Grace — salvation by grace through faith to do good works — is not just how we go to heaven. It’s how we live and treat each other. It’s how we pursue God’s mission. It’s how the church becomes the Kingdom prophesied in ages past.
And grace teaches us to find a way to get along, to stop demanding our preferences, and to instead submit in self-sacrifice to each other. Indeed, if we could just get this one idea down, the world would be astonished at this church that is so very different from the world, that has found light and left darkness.
This is what Ephesians is about. It’s not a book with hidden messages about how to conduct the assembly. It’s rather about who to assemble with and how to treat those gathered there. It’s about why to assemble.
You see, we are a temple being built together for the Holy Spirit to live in us. Temples aren’t stones. They are stones built together, joined so tightly that no mortar is needed to make it hold together. It’s the “together” that makes the stones into a temple. And the “together” comes from submission, but submission for a purpose — to honor God.
Great thoughts to focus on on a Sunday morning before services.
I remember hearing a story set in the early church in the Roman Empire. Just as the assembled saints began their worship, a wealthy man entered the room. The "president" of the assembly welcomed him and asked why he was there. The guest said he had heard much about Jesus and wanted to come to know more of Him.

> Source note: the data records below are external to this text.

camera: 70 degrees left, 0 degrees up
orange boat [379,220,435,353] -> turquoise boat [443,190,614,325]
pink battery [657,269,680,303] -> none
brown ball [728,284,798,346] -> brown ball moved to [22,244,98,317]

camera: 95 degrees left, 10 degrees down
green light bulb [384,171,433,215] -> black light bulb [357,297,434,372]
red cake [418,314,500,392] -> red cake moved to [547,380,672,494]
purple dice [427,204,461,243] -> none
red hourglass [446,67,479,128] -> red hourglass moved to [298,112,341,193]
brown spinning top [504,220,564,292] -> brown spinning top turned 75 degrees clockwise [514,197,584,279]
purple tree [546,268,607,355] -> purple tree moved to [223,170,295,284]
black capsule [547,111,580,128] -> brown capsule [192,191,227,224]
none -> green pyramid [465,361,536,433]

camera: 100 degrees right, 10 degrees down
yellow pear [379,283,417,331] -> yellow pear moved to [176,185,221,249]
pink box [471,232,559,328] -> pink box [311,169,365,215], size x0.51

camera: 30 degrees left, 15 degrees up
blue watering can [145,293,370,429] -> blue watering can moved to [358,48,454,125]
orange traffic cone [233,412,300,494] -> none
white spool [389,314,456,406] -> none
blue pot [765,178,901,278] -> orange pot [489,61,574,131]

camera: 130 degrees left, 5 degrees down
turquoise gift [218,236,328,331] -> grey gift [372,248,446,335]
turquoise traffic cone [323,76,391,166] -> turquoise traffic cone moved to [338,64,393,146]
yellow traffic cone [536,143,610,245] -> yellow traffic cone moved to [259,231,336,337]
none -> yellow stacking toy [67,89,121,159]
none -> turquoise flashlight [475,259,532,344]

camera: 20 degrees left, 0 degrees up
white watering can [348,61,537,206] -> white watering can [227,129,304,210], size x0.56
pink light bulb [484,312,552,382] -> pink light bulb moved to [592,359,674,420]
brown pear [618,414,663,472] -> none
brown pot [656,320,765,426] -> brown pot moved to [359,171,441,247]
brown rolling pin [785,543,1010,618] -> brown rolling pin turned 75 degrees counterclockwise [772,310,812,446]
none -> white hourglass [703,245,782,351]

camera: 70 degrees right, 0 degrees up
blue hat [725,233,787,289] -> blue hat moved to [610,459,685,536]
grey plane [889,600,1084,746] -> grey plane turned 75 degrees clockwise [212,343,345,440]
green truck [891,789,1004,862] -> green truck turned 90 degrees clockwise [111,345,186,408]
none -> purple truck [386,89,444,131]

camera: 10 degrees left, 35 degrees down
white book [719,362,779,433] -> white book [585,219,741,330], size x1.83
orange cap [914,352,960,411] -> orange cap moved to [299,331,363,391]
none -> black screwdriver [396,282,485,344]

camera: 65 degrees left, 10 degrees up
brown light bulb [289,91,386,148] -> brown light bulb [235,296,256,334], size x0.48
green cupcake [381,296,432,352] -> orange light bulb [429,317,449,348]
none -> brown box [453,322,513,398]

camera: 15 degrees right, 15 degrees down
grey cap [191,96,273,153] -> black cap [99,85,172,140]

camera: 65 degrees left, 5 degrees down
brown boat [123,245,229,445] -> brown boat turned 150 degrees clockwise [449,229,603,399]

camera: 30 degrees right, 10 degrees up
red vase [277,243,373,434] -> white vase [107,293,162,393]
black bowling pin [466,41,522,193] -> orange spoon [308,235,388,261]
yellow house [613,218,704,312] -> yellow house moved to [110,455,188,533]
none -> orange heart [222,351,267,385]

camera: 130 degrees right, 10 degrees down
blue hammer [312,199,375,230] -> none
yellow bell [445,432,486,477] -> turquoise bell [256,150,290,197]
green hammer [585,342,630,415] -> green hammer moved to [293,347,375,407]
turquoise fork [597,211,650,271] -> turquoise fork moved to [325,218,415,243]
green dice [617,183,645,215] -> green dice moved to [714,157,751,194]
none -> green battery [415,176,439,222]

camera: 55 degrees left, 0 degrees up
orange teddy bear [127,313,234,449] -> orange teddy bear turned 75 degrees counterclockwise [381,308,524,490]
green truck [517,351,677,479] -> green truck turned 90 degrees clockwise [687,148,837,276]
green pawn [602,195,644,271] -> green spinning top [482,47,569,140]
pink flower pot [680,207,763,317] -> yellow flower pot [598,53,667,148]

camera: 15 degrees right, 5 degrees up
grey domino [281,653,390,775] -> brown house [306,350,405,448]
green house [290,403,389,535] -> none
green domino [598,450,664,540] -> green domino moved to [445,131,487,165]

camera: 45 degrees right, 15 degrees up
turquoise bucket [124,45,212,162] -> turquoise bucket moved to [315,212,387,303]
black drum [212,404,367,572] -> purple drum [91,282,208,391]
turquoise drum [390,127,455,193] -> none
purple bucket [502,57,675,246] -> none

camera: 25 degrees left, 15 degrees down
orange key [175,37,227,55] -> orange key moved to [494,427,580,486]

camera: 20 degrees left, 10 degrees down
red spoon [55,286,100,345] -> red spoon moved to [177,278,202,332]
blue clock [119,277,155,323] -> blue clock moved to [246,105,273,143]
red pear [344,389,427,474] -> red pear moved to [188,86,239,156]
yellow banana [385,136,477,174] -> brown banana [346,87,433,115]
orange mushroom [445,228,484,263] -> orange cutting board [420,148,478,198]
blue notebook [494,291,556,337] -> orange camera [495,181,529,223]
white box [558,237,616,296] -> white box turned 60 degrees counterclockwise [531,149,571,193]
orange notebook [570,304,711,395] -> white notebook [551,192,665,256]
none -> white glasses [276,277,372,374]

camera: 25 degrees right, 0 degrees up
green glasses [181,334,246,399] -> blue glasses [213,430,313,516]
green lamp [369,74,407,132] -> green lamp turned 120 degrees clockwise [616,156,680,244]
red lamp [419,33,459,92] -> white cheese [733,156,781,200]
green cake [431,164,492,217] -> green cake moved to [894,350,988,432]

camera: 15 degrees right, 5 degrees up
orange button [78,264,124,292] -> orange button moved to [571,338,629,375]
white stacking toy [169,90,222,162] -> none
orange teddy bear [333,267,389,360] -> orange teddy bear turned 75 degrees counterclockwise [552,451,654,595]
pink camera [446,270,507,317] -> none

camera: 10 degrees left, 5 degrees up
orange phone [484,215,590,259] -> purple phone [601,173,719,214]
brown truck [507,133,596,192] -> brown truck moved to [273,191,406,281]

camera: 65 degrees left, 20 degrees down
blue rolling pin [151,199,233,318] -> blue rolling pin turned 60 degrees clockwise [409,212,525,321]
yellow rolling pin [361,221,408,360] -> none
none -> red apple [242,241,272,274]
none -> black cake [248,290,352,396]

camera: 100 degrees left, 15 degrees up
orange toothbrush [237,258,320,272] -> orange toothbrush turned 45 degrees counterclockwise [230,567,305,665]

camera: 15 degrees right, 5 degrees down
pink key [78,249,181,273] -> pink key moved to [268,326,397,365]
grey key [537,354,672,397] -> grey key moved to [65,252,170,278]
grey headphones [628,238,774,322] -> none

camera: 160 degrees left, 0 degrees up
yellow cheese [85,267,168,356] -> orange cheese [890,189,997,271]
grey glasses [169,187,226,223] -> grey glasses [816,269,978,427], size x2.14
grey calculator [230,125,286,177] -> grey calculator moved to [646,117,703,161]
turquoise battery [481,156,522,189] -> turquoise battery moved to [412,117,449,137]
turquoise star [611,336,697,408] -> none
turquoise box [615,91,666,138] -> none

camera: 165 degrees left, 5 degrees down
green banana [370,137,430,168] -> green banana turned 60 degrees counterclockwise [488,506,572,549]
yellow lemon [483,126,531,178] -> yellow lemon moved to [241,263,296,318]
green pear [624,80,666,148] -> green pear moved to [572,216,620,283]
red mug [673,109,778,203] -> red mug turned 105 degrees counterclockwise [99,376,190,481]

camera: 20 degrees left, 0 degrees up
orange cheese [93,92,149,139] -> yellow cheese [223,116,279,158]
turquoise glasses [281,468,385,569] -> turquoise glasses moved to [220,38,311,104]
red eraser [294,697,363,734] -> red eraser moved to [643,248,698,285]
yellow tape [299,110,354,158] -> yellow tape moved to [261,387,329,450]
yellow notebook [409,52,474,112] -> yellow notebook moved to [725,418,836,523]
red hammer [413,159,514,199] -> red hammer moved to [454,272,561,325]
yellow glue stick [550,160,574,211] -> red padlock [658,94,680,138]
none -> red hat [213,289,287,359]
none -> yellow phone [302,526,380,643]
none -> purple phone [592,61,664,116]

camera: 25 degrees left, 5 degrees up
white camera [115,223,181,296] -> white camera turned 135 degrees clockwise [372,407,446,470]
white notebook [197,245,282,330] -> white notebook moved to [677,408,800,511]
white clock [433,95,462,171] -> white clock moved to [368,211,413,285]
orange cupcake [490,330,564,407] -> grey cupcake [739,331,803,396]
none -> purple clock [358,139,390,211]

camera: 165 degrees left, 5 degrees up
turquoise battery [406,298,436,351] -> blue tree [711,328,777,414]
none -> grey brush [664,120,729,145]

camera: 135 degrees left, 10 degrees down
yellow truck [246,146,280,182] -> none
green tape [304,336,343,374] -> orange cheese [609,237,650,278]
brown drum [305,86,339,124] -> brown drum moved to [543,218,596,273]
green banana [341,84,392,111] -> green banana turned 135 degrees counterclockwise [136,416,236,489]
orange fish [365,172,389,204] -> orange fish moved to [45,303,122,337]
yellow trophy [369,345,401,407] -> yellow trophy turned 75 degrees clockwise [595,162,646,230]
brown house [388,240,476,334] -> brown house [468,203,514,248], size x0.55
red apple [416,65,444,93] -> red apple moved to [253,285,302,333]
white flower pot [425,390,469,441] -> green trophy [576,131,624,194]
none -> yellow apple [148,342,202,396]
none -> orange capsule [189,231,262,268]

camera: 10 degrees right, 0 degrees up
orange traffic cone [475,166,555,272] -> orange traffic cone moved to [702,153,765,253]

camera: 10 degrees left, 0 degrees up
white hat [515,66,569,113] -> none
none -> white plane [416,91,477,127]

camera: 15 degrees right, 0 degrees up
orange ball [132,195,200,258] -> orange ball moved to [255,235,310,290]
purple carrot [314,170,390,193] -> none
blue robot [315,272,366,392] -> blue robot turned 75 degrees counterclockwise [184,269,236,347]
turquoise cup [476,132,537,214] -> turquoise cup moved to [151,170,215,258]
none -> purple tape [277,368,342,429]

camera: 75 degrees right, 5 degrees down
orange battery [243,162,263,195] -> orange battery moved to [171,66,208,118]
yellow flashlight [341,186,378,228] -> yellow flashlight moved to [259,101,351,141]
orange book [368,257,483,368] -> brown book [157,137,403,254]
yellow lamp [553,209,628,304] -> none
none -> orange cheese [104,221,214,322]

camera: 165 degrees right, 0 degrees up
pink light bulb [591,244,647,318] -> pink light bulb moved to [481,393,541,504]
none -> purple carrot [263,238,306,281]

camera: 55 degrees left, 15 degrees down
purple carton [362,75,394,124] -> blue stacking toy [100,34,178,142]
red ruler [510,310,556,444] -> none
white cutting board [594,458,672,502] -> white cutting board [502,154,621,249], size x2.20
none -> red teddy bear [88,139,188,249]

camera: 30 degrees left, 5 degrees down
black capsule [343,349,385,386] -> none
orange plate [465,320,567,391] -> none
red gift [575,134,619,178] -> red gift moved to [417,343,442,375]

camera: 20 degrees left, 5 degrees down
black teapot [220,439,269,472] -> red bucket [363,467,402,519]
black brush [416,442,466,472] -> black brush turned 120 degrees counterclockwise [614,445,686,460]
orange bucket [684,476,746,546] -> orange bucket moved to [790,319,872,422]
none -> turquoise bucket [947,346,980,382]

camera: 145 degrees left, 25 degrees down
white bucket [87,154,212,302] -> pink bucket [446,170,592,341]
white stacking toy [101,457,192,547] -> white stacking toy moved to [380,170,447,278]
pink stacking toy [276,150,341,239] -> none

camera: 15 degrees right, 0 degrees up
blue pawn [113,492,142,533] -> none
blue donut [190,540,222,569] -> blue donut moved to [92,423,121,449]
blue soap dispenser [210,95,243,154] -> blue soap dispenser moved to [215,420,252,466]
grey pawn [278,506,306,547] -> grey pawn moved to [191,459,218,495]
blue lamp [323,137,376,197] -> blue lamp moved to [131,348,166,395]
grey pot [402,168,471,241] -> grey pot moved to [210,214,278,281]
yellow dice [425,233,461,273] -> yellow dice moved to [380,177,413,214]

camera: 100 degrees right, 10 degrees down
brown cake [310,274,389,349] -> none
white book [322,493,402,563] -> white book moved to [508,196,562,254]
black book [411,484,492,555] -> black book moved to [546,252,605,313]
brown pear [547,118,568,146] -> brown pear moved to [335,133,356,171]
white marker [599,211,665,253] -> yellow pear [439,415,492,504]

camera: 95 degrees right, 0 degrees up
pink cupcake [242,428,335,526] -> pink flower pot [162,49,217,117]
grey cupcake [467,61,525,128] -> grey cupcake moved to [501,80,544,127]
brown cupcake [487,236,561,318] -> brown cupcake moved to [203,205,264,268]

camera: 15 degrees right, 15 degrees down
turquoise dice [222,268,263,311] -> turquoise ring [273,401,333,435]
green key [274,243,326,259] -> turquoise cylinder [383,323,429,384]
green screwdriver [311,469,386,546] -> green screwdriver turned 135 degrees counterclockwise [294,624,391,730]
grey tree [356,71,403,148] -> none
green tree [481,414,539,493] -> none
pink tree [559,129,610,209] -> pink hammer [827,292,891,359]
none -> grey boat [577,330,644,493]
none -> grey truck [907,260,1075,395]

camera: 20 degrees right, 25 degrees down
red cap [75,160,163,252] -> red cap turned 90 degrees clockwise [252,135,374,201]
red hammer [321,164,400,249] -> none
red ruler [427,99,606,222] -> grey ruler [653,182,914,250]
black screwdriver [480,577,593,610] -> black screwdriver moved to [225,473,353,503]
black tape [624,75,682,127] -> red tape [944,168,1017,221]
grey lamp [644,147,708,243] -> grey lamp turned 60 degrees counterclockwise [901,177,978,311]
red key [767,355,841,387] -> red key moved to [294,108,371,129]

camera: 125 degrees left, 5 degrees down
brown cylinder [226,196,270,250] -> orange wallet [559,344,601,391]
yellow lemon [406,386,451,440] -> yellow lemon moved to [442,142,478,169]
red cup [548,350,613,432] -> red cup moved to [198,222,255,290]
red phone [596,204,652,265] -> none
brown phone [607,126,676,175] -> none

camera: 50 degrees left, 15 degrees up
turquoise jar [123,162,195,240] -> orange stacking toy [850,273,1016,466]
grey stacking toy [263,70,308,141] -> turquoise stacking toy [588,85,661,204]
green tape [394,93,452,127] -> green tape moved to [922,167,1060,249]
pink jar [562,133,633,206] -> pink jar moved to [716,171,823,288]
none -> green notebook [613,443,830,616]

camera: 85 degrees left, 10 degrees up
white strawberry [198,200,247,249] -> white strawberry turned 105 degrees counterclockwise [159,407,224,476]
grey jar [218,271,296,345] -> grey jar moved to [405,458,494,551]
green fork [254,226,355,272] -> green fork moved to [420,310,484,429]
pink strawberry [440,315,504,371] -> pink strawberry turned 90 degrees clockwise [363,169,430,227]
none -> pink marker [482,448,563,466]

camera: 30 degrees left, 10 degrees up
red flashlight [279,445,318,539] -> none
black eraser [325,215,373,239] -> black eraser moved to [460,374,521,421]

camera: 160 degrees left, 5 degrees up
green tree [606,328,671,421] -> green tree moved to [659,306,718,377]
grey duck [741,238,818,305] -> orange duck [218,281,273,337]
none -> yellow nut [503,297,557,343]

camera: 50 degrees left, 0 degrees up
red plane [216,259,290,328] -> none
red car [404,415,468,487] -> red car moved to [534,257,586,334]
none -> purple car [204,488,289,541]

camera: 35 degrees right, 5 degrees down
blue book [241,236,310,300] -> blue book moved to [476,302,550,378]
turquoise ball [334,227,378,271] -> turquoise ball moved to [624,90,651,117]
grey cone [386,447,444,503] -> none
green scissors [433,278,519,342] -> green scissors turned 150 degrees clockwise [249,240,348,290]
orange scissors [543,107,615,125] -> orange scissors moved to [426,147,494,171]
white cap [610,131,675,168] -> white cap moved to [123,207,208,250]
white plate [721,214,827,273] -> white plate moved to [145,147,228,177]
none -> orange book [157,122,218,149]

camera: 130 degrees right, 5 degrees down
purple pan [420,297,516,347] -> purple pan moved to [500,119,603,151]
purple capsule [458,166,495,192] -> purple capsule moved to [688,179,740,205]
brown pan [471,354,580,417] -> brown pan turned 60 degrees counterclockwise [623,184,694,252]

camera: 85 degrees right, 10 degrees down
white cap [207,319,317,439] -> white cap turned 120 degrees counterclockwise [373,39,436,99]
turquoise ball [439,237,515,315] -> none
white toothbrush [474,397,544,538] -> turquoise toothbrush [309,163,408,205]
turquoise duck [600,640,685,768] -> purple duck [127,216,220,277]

The president again welcomed him – and pointed to a seat where he should sit. The visitor said, "I cannot sit there." Again the president urged him to take that seat. The newcomer replied, "I cannot sit by that man. He is my slave."
The president responded, "Sir, if you want to know Jesus you will sit by that man." Finally, the man understood and sat down.
The point is that for any of us to even begin to know Jesus, we must give up our ideas of "class" and instead be willing to submit to one another out of reverence for Christ.
Jay, another wonderful post!
Jerry
agape still turns the world upside down … it remains the single illusive goal for Jesus' disciples. If we could get that right, everything else would fall into place.
Amen! I am convinced that the biggest reason most Christians don't get Agape right is we have so little experience receiving it ourselves. A good dose of Agape will light a fire under a Christian.